Streamlining Tableau Server Deployment, Monitoring, and Maintenance on AWS

Published in

Storm Reply

9 min readDec 18, 2023

Tableau Server is one of the most popular tools for data visualization and business intelligence (BI), adept at transforming complex data sets into clear visualizations. It enables rapid and responsive data processing, which facilitates efficient data analysis. Users can apply data filters and view datasets from various perspectives. Its use extends across numerous industries, including healthcare, research, and business.

Despite its efficient data processing and diverse analytical features, Tableau Server lacks inherent support for high availability. As Tableau’s official documentation notes, even with a multi-node high-availability setup, the server may experience functional interruptions if the primary node fails. Further details on this issue are available in the Tableau documentation under the topic “If an initial node fails.”

To address this significant limitation, we have developed an innovative, automated custom solution aimed at greatly reducing downtime during Tableau node failures.

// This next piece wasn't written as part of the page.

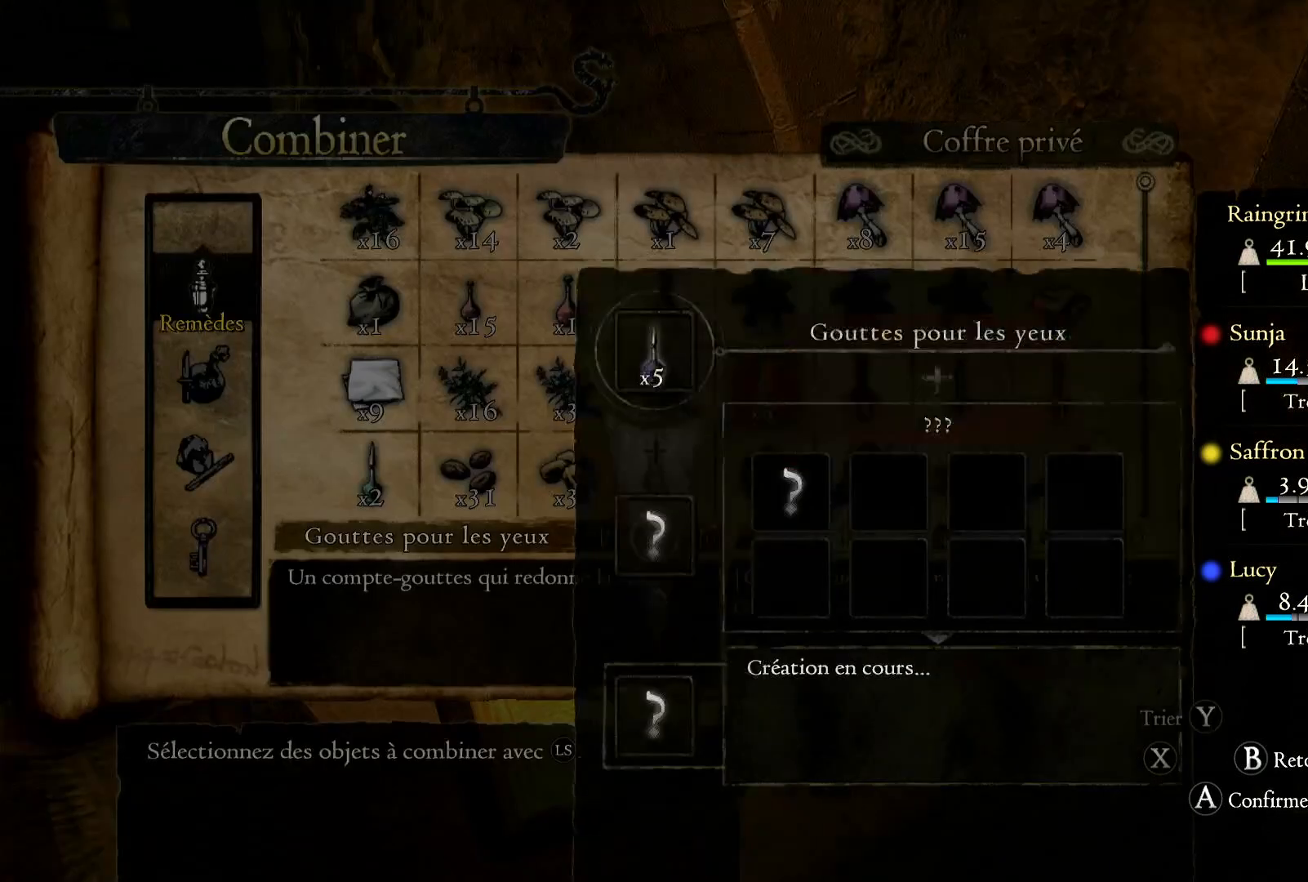
{"buttons": [], "left_stick": "right", "right_stick": "center", "events": [[283, "left_stick", "right"]]}
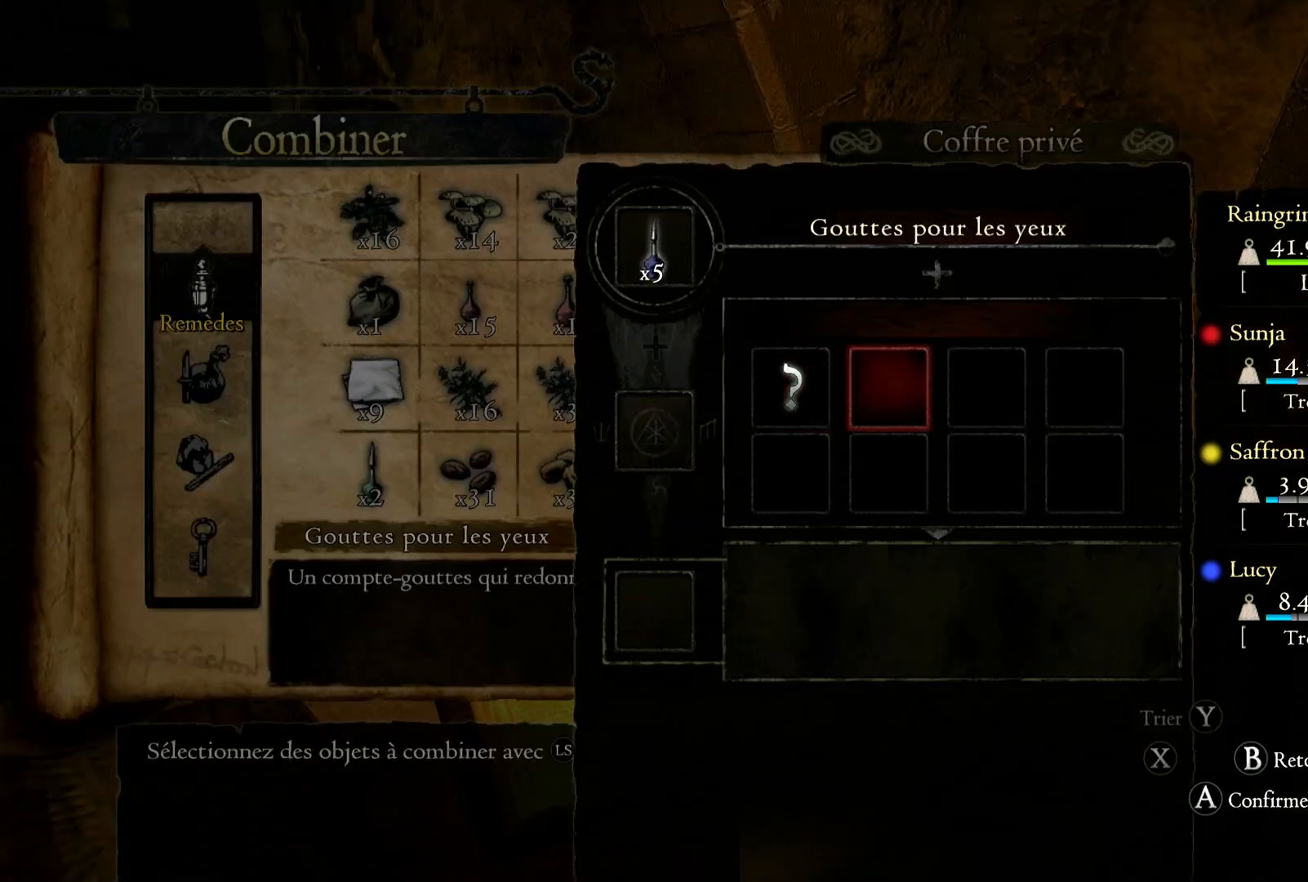
{"buttons": [], "left_stick": "right", "right_stick": "center", "events": [[17, "left_stick", "center"], [83, "B", "down"], [150, "B", "up"], [350, "left_stick", "right"]]}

This solution is designed to instantly detect any failure in Tableau nodes and immediately replace the faulty node with a functioning one, all without manual intervention.

Our solution involves automatically installing and maintaining a multi-node Tableau server on the AWS cloud using our custom stack. Deploying this stack leads to a complete setup and configuration of a multi-node Tableau Server on AWS, requiring minimal manual effort.

From a maintenance standpoint, our solution is fully automated, eliminating the need for manual oversight. This not only removes the necessity for managed services but also reduces operational costs. As a result, the downtime experienced by Tableau during node failures has been drastically cut from hours to mere minutes, thanks to the fully automated recovery process.

Additionally, we have integrated the AWS CloudWatch service for real-time server health monitoring, enabling quick failure detection. We have also configured the AWS Web Application Firewall (AWS-WAF) with the Tableau Server to bolster security.

Moreover, we have implemented an automatic daily backup system for both application and data files. This ensures that the latest backup is always available as a fallback in the event of a total failure of the Tableau Servers.

Challenges with the Traditional Manual Installation of Tableau Server

Due to its operational importance, the installation, maintenance, and availability of tableau server is an important topic to discuss. When it comes to self-hosting tableau server, two installation modes are available: Single-node Installation and Distributed Installation.

Single-node Installation: This mode refers to the type of installation where all the tableau server processes are configured onto the same machine. Tableau’s official documentation states that this type of installation should be restricted to environments that can afford occasional downtime. The weak point of this mode of installation is that there is less redundancy in case of failure of one of the server processes.

Distributed Installation: This is the more stable mode of installation as it involves distribution of tableau server processes onto multiple server nodes. This would mean that the tableau server processes can utilize additional computing power when required. However, when it comes to the availability, this type of installation does not guarantee that the tableau server will continue to function in case of fault in the initial server node.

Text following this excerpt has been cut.